Revealing the incoherence and specious nature of this 'paradox', starting with a most useful analogy of a circumstantial video game programmer, extended to the un-circumstantial:
“Could God create a stone so heavy that even He could not lift it?”
Could a game programmer (in their own simulation), create a rock that even he could not lift?
*bool canDevLiftRock = false;*There, I can't lift it. (Or, I could).
Apparently, to some people that would mean I'm not really capable of anything in my own game (which exists, *circumstantial to me [as I will, design]). And my capabilities as such are an impossible, incoherent paradox. What’s the next move? Bugs? That would apply if there exists further context to my will/intent/design for the game, such that there is further context to its entire existence.
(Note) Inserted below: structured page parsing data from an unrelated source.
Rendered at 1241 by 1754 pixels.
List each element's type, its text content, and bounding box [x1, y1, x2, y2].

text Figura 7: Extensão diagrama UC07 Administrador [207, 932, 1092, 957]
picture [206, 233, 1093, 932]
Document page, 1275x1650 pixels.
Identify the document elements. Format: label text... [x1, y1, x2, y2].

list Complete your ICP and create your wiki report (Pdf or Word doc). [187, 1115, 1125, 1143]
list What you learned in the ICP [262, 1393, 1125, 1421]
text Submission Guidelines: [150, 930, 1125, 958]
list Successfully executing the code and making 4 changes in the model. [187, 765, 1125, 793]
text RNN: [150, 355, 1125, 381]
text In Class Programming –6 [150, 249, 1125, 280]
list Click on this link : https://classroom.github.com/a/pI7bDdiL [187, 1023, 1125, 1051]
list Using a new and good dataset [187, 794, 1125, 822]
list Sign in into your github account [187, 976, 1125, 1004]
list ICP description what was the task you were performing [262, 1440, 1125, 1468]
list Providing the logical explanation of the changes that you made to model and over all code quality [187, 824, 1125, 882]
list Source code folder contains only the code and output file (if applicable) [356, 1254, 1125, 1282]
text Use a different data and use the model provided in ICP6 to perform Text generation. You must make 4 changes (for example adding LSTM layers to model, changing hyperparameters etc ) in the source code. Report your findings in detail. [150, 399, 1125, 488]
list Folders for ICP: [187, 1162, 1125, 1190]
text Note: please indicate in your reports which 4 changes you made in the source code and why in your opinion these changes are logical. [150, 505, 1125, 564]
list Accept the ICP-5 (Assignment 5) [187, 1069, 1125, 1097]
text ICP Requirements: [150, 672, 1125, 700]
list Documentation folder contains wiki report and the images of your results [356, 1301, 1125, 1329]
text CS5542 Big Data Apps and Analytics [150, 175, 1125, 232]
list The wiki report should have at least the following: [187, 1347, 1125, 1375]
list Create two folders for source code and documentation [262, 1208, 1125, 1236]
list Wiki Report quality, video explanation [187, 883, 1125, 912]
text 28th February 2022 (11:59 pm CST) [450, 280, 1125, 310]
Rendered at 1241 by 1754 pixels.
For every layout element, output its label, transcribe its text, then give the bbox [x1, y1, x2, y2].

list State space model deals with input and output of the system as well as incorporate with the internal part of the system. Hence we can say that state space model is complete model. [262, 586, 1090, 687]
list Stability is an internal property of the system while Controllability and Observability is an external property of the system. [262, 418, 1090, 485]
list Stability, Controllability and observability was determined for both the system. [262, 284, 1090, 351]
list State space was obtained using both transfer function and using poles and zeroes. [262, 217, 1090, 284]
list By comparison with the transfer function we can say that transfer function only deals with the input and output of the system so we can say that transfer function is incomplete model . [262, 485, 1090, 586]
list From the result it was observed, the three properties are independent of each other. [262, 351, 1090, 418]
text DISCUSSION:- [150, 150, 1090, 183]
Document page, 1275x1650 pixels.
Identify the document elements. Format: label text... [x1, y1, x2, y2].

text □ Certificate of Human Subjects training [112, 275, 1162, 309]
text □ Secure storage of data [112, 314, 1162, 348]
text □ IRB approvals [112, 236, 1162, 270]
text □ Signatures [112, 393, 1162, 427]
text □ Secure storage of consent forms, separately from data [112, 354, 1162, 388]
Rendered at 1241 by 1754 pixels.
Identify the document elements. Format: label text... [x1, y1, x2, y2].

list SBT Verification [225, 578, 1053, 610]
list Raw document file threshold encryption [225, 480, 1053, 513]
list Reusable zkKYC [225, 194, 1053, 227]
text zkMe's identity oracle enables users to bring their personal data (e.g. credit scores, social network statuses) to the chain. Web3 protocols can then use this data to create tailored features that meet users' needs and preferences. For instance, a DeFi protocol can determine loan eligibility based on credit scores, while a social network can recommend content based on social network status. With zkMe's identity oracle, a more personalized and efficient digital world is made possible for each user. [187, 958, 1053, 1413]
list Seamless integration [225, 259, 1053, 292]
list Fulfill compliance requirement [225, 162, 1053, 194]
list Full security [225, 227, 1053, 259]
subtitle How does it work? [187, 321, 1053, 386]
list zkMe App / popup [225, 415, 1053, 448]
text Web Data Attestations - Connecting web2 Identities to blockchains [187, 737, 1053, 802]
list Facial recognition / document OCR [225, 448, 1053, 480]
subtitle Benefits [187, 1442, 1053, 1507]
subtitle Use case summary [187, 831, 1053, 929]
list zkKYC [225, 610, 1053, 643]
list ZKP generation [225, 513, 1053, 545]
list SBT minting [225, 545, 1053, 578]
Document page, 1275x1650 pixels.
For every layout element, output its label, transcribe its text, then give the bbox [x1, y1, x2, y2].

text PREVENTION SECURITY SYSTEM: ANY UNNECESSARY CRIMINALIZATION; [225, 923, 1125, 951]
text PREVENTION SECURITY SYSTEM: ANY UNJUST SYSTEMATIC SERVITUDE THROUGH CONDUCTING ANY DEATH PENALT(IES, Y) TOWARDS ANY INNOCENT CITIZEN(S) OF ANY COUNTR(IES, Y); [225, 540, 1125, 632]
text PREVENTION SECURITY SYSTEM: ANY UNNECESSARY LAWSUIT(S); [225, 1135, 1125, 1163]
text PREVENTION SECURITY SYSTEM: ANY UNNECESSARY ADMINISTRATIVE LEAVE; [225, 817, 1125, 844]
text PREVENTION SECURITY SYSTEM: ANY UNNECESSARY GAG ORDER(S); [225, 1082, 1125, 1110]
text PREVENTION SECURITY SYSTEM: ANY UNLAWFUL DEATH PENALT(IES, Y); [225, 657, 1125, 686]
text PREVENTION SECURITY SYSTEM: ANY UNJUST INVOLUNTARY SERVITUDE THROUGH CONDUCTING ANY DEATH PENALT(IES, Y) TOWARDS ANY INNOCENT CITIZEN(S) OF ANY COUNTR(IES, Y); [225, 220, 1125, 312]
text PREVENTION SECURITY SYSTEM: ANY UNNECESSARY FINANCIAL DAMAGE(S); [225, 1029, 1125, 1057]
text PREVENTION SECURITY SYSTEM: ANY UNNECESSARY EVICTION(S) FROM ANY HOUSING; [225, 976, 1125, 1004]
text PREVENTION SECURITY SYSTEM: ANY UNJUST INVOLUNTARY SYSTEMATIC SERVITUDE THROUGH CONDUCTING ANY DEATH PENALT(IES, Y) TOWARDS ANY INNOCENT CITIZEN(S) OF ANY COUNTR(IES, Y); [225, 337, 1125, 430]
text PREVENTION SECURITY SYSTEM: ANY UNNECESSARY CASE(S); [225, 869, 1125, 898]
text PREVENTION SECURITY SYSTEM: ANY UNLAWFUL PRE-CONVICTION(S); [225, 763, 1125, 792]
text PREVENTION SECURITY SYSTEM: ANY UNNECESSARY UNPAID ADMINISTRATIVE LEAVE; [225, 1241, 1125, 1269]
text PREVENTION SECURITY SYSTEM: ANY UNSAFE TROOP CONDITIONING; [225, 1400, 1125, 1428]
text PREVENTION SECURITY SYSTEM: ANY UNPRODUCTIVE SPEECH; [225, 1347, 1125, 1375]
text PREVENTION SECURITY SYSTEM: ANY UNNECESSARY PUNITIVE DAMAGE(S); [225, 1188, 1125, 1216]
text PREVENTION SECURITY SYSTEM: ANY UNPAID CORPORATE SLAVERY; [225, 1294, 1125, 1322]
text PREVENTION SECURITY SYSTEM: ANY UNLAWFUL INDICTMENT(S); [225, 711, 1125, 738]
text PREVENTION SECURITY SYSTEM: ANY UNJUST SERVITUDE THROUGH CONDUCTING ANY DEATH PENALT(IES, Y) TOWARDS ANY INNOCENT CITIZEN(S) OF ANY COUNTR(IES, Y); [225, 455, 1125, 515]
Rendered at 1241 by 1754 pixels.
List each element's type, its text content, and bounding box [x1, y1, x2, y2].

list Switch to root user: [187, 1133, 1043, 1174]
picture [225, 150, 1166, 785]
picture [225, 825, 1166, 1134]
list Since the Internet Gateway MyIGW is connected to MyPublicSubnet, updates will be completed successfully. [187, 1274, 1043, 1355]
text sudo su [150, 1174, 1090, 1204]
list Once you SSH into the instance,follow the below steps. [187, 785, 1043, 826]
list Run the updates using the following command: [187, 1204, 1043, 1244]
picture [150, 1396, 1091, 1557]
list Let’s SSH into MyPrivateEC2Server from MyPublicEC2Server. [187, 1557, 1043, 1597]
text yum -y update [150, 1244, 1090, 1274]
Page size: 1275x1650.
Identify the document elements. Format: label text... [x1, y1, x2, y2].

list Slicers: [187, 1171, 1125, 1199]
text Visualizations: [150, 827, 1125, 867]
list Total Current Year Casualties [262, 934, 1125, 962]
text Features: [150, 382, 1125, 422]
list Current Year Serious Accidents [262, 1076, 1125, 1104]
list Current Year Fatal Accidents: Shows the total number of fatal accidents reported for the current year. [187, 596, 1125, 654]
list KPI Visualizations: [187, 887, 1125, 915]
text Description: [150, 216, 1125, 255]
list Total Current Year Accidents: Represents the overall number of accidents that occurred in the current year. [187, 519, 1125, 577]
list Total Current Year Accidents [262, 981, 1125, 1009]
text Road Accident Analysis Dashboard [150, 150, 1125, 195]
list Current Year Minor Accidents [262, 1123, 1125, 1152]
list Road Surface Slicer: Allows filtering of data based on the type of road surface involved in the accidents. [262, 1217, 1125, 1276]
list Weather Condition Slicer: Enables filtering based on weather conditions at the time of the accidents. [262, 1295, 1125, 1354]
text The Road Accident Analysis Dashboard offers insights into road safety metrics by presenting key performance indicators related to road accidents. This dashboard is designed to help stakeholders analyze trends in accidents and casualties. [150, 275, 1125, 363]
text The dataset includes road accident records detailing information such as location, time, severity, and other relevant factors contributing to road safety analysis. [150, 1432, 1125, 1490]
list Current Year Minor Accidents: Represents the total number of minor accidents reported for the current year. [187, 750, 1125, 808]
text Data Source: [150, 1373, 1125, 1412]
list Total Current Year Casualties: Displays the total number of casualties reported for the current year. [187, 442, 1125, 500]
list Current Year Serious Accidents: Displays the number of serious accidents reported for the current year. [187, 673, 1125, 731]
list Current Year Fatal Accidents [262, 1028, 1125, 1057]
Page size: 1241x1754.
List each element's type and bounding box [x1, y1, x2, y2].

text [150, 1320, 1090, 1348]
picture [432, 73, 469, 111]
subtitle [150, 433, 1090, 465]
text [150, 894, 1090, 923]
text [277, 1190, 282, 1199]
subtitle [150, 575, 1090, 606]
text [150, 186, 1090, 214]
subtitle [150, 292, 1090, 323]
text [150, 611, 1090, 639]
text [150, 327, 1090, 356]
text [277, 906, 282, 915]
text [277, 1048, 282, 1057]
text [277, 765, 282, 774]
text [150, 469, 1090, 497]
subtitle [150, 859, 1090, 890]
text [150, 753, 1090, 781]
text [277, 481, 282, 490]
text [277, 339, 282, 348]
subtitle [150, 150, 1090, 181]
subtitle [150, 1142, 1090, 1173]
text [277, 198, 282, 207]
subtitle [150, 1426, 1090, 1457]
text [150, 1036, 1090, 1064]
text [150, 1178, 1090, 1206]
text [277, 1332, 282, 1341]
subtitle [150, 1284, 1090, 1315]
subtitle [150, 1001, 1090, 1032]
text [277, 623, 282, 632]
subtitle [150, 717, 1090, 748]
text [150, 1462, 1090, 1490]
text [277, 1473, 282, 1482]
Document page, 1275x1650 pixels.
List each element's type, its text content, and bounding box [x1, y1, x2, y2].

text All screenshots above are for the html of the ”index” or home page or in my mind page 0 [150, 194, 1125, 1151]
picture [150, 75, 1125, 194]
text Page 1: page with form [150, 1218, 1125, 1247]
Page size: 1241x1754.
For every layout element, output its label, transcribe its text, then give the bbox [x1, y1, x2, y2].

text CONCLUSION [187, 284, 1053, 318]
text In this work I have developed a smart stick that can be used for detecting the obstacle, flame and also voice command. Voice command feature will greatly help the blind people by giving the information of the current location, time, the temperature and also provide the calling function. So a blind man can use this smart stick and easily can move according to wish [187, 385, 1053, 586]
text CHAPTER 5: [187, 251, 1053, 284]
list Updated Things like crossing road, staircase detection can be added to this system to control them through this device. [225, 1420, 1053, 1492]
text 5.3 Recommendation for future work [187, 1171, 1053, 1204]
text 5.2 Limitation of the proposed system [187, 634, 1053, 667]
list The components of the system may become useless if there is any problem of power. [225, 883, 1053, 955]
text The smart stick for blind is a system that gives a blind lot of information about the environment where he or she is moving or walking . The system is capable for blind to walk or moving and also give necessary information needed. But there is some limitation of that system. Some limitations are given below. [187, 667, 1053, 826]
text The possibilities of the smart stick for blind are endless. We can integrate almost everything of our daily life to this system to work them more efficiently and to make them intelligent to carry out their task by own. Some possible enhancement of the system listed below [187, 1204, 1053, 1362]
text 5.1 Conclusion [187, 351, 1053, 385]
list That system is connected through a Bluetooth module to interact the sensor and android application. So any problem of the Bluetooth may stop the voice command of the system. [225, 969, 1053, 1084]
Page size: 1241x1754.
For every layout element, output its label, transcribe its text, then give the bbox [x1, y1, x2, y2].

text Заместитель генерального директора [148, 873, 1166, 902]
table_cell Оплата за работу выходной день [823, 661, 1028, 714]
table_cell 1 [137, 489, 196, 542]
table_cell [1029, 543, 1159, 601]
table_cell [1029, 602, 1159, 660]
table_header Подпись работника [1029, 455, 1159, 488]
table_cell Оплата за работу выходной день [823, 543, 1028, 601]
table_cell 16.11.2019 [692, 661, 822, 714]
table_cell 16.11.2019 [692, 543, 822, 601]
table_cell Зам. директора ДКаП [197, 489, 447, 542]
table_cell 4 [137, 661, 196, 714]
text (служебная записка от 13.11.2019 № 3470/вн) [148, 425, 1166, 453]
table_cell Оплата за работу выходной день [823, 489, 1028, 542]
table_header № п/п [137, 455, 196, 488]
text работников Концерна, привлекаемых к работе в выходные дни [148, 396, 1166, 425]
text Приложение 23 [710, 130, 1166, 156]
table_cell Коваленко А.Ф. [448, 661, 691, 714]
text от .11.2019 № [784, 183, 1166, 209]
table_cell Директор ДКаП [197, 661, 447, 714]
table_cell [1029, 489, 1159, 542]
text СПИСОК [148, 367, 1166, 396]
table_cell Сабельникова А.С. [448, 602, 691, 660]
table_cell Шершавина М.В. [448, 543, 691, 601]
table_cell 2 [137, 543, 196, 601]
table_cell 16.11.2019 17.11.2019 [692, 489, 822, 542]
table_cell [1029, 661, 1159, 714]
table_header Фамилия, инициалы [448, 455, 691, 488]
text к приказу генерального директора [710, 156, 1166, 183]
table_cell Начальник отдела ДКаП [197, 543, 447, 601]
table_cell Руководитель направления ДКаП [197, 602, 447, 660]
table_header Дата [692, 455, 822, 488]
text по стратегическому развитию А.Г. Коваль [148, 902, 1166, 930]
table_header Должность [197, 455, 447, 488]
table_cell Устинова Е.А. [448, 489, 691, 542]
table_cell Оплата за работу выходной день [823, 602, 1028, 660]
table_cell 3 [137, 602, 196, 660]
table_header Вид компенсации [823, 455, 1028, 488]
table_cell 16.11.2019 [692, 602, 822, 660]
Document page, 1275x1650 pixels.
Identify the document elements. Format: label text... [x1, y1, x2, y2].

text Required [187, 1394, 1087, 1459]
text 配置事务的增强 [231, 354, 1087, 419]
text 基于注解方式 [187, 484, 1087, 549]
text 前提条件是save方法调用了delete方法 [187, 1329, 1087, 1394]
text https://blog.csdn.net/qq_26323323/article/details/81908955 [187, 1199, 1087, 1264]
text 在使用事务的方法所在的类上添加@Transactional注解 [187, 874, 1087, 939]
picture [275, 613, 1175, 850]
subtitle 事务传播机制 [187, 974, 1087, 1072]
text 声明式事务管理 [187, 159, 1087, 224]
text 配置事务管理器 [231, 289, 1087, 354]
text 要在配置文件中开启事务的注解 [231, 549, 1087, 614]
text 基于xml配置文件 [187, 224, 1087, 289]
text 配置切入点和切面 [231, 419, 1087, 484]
In my case, this is true. I am not God, and I have not existed forever.
What’s next in the gibberish parade?
If: God can’t make 2 + 2 = 5, (or make Himself not God), then: God is not really God (omni-potent)?
A system's behaviour is defined by constraints, imposed by design. Constraints are proof of power (subjugation, limitation), not lack of it.
A being with total control over a system can trivially design constraints that simulate (or are interpreted as-) an incapability. However, doing so is a choice, not an actual limit or compulsion.
God as “the being upon/to which all else is circumstantial” (which grounds explanation) is immune.
Everything [contingent that exists, happens] is circumstantial to [meaning: depends on-] God.
It is not an illogical immunity (arbitrarily imposed), but otherwise a categorical error to subject God to further context. Without a singular creator, who’s designs and will are not subject or inspired by any further context, there will always exist some objective differentiating frame of reference.